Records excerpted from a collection
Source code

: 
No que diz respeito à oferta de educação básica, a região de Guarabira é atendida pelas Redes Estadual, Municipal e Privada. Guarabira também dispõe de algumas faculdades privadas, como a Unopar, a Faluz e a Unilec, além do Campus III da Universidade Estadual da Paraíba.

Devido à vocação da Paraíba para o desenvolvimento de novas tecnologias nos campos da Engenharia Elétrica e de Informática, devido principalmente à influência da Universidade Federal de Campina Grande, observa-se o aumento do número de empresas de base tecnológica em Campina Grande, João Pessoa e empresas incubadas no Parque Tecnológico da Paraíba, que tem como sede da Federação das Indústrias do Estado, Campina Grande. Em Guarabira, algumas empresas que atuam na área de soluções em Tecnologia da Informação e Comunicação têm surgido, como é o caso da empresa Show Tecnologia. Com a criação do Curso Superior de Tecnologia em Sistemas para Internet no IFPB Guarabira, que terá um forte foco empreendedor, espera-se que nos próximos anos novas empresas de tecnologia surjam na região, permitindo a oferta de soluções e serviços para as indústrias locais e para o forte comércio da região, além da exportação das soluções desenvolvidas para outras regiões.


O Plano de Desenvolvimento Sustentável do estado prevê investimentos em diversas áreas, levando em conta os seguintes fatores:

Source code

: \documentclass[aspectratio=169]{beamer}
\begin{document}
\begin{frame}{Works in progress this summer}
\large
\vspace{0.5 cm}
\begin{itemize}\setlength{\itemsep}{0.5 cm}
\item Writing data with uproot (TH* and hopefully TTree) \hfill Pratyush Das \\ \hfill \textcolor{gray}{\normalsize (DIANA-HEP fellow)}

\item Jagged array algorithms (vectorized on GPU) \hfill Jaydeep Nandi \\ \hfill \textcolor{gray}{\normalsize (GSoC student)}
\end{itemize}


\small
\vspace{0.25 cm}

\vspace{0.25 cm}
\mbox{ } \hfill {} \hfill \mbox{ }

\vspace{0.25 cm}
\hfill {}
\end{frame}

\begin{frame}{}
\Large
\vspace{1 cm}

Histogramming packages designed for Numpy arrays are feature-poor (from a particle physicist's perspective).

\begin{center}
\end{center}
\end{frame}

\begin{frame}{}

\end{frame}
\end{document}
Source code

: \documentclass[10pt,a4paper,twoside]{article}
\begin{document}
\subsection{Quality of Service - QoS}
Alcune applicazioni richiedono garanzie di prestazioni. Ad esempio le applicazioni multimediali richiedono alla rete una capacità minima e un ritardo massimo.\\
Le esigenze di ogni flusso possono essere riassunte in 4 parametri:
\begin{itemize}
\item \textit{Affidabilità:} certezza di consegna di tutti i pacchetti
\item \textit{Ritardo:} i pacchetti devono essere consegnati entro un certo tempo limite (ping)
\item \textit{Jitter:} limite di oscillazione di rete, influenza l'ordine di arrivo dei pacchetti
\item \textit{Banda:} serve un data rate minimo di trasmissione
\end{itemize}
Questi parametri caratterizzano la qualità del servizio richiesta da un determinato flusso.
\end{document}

▸ WHAT TO WORK ON: Word for word, copy out the data.

▸ RESPONSE TO THIS EXERCISE:
Source code

: 
No que diz respeito à oferta de educação básica, a região de Guarabira é atendida pelas Redes Estadual, Municipal e Privada. Guarabira também dispõe de algumas faculdades privadas, como a Unopar, a Faluz e a Unilec, além do Campus III da Universidade Estadual da Paraíba.

Devido à vocação da Paraíba para o desenvolvimento de novas tecnologias nos campos da Engenharia Elétrica e de Informática, devido principalmente à influência da Universidade Federal de Campina Grande, observa-se o aumento do número de empresas de base tecnológica em Campina Grande, João Pessoa e empresas incubadas no Parque Tecnológico da Paraíba, que tem como sede da Federação das Indústrias do Estado, Campina Grande. Em Guarabira, algumas empresas que atuam na área de soluções em Tecnologia da Informação e Comunicação têm surgido, como é o caso da empresa Show Tecnologia. Com a criação do Curso Superior de Tecnologia em Sistemas para Internet no IFPB Guarabira, que terá um forte foco empreendedor, espera-se que nos próximos anos novas empresas de tecnologia surjam na região, permitindo a oferta de soluções e serviços para as indústrias locais e para o forte comércio da região, além da exportação das soluções desenvolvidas para outras regiões.


O Plano de Desenvolvimento Sustentável do estado prevê investimentos em diversas áreas, levando em conta os seguintes fatores:

Source code

: \documentclass[aspectratio=169]{beamer}
\begin{document}
\begin{frame}{Works in progress this summer}
\large
\vspace{0.5 cm}
\begin{itemize}\setlength{\itemsep}{0.5 cm}
\item Writing data with uproot (TH* and hopefully TTree) \hfill Pratyush Das \\ \hfill \textcolor{gray}{\normalsize (DIANA-HEP fellow)}

\item Jagged array algorithms (vectorized on GPU) \hfill Jaydeep Nandi \\ \hfill \textcolor{gray}{\normalsize (GSoC student)}
\end{itemize}


\small
\vspace{0.25 cm}

\vspace{0.25 cm}
\mbox{ } \hfill {} \hfill \mbox{ }

\vspace{0.25 cm}
\hfill {}
\end{frame}

\begin{frame}{}
\Large
\vspace{1 cm}

Histogramming packages designed for Numpy arrays are feature-poor (from a particle physicist's perspective).

\begin{center}
\end{center}
\end{frame}

\begin{frame}{}

\end{frame}
\end{document}
Source code

: \documentclass[10pt,a4paper,twoside]{article}
\begin{document}
\subsection{Quality of Service - QoS}
Alcune applicazioni richiedono garanzie di prestazioni. Ad esempio le applicazioni multimediali richiedono alla rete una capacità minima e un ritardo massimo.\\
Le esigenze di ogni flusso possono essere riassunte in 4 parametri:
\begin{itemize}
\item \textit{Affidabilità:} certezza di consegna di tutti i pacchetti
\item \textit{Ritardo:} i pacchetti devono essere consegnati entro un certo tempo limite (ping)
\item \textit{Jitter:} limite di oscillazione di rete, influenza l'ordine di arrivo dei pacchetti
\item \textit{Banda:} serve un data rate minimo di trasmissione
\end{itemize}
Questi parametri caratterizzano la qualità del servizio richiesta da un determinato flusso.
\end{document}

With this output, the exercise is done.